The team went with the scheduling approach, but used graph theory to maximize the amount of signals that can be scheduled at a given time to reduce delays. With the new policy, signals are scheduled not one-by-one in sequential order, but rather in sets determined by their unlikelihood to cross based on the physics of femtocells. Deciding which sets of signals can go at the same time is based on methods in graph and optimization theory, and is made to ensure a network can meet its minimal throughput and delay requirements.
Sequential scheduling in (a) schedules less than two devices (UEs) per time slot on an average, while the team’s proposed set scheduling in (b) is more efficient and schedules two UEs per time slot.
“Our policy can be computed quickly, and it offers low overhead of information-exchange between devices and base stations,” said Kartik Ahuja, lead researcher. “This makes it a practical solution for improved network performance as femtocells become popular quickly.”
After testing the policy under various scenarios, the team proved up to 130% performance improvement compared to existing wireless interference policies, especially for dense and large-scale deployments of femtocells.
mmW Solution: Using rainfall to boost MIMO efficiency
As for mmW channels, which are still primarily limited to lab work, researchers have turned to a “smart antenna” technique called massive multiple-input multiple-output (MIMO) to incorporate the short pathways of mmW signals into existing wireless infrastructure.
The challenge here is that the characteristics of mmW MIMO systems and their responses to changing environments (such as inclement weather) have been relatively unknown. A global team of researchers, though, has found that rain might actually help with signal transmission, contrary to previous concerns.
Because mmW signals are about the same size as raindrops, the team expected physical water intervention and undesirable signal scattering. To test this for the first time, the team devised a model that would accurately capture the channel effects of rainfall taking into account the physical laws of mmW MIMO. They accomplished this by calculating statistical mmW wave characteristics under a random scattering medium. Then, using the model, they evaluated the performance of mmW MIMO under the simulated rain.
Their results were surprising.
Common sense suggests that with more rain, the signal strength would get worse, but in fact the team found that isn’t always the case. With just the right amount of light rain, channel capacity actually increases before it declines because it’s able to take advantage of multidata streams before it suffers.
“Everyone thought that rain was just bad; we certainly thought it would have a detrimental effect,” said Andrea Goldsmith, researcher. “But in fact we found that you want to build a responsive MIMO system that can leverage and adapt to the rate of rain for optimal scattering, which can be easily done.”
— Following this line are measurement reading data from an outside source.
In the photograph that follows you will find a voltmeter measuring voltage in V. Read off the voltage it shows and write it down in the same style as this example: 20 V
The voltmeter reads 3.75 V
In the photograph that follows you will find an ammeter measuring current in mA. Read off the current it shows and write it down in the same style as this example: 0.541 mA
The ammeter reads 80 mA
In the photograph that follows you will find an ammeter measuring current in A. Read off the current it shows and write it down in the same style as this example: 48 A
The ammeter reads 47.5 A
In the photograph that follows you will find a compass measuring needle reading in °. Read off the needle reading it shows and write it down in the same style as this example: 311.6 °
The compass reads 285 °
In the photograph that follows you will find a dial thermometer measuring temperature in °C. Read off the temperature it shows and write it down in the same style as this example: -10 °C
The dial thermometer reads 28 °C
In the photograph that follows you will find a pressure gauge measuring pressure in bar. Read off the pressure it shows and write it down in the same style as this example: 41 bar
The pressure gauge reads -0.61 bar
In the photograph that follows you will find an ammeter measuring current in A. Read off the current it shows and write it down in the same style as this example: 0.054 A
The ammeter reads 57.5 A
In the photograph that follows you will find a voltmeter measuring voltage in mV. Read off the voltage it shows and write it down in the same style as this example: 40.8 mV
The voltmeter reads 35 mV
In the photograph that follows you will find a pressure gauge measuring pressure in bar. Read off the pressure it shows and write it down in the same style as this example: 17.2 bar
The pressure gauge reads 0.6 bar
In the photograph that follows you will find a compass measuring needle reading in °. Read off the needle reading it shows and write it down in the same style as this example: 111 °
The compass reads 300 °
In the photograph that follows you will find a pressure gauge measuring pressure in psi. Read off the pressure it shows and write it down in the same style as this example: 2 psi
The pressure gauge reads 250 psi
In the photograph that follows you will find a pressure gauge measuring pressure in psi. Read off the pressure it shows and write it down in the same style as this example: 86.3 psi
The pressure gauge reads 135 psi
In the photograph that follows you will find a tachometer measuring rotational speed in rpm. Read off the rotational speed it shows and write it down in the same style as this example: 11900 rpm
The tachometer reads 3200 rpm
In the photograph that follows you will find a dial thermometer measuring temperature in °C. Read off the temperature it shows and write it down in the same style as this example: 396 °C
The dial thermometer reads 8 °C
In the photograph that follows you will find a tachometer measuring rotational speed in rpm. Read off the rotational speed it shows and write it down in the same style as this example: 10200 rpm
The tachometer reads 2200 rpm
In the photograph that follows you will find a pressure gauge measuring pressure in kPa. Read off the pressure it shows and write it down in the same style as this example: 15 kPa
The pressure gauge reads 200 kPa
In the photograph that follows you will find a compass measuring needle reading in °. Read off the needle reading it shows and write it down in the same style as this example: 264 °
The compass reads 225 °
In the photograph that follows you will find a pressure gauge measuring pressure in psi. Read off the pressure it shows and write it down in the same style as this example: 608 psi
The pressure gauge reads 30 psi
The team went further to propose a strategy for how to do this using a transmitting method called statistical water-filling, which basically allows the system to “ride the good waves” by transmitting higher data rates when the time-varying channel can support it, and backing off on data rates when it can’t.
Any carrier could adopt this model, which can also be applied to broader environmental scenarios, such as snow and building obstructions.